Jun 3, 2011 11:46 GMT  ·  By

Following a new investigation, researchers were able to discover a new strain of a dangerous bacteria, living in cows and humans. The finding is very concerning because the microorganisms is already resistant to the action of standard antibiotics.

Methicillin-resistant Staphylococcus aureus (MRSA) is one of the leading causes of intra-hospital infections around the world, alongside companions such as P. aeruginosa. It most attacks the weakest people, whose immune systems cannot protect them.

These groups include patients suffering from AIDS or cancer, who are intubated, or who have just had a transplant or major surgery. MRSA can survive on the seemingly clean surfaces in operating rooms, and there is really very little doctors can do to destroy it.

S. aureus was initially responsive to standard medication, but it eventually became resistant to antibiotics, due to a variety of reasons. Now, a new strain of the microorganism has just been identified.
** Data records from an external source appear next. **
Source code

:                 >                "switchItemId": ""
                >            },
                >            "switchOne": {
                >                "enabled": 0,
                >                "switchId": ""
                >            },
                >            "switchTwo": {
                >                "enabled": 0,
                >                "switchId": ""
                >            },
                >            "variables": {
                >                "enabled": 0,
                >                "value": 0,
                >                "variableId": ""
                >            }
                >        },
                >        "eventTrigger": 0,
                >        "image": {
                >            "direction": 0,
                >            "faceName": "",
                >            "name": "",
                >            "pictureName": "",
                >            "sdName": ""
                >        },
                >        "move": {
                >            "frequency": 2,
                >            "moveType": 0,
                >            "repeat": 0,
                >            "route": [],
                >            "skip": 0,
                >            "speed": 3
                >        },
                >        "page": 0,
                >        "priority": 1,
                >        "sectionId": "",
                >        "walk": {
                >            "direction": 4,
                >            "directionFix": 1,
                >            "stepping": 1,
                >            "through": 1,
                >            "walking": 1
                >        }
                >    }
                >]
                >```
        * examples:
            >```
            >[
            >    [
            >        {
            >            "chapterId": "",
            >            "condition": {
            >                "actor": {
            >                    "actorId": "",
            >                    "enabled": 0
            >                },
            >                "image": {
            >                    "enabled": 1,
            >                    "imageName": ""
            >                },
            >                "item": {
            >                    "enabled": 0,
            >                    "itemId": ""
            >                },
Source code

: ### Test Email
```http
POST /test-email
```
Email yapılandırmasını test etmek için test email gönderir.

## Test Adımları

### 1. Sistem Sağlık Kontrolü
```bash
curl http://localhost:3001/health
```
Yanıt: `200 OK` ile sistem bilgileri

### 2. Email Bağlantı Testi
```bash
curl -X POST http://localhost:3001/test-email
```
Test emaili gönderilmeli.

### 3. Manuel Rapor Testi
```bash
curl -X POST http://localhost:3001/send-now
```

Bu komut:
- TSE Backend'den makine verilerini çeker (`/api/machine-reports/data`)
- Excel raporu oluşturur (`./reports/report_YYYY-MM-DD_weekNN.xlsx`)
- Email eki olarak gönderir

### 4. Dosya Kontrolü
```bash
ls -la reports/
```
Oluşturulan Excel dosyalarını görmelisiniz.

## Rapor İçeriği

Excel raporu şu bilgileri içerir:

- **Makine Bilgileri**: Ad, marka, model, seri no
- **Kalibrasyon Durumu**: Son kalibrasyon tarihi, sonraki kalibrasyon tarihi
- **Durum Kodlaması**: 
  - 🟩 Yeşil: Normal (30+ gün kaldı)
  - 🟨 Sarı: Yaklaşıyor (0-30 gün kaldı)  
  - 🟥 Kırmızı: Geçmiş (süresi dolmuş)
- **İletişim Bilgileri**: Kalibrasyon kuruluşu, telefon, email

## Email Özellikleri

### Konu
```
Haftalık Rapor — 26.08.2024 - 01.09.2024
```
The work was carried out by investigators at the University of Cambridge, in the United Kingdom, who were led by expert Dr. Mark Holmes. The group was researching a type of infection called mastitis, that usually affects cows.

Instead, they found a new type of MRSA. One of the most disturbing conclusions in the new research is the fact that existing tests cannot readily detect the microorganism. Slide agglutination testing and a polymerase chain reaction technique (PCR) are the main methods in use today.
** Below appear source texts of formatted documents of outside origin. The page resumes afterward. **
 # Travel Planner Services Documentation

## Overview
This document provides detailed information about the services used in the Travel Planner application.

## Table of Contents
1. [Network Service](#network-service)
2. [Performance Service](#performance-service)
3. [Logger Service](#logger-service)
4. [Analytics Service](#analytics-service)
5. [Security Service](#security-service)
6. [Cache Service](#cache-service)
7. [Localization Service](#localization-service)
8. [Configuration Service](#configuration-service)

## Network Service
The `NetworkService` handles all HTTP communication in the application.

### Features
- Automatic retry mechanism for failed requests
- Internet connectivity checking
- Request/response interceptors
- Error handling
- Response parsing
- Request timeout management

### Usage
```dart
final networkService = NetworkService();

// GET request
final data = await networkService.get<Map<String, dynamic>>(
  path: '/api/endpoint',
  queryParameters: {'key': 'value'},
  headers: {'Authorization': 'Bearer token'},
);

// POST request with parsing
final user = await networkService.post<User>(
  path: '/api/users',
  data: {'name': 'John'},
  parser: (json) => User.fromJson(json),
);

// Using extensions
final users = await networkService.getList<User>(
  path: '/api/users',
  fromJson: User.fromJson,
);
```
Full details of the discovery appear in the June 3 issue of the esteemed journal The Lancet Infectious Diseases. The main conclusion of the study is that new detection methods need to be created for this advanced strain.

“To find the same new strain in both humans and cows is certainly worrying. However, pasteurization of milk will prevent any risk of infection via the food chain” says former Cambridge Veterinary School PhD student Dr. Laura García-Álvarez.

“Workers on dairy farms may be at higher risk of carrying MRSA, but we do not yet know if this translates into a higher risk of infection. In the wider UK community, less than 1% of individuals carry MRSA – typically in their noses – without becoming ill,” she adds.

The expert is also the first author of the new research paper.

“The majority of MRSA testing in British hospitals is performed by seeing if the bacteria will grow in the presence of antibiotics, typically oxacillin and cefoxitin, rather than methicillin – which is now no longer manufactured,” Holmes says.

“This type of testing detects both the new MRSA and conventional MRSA,” he concludes.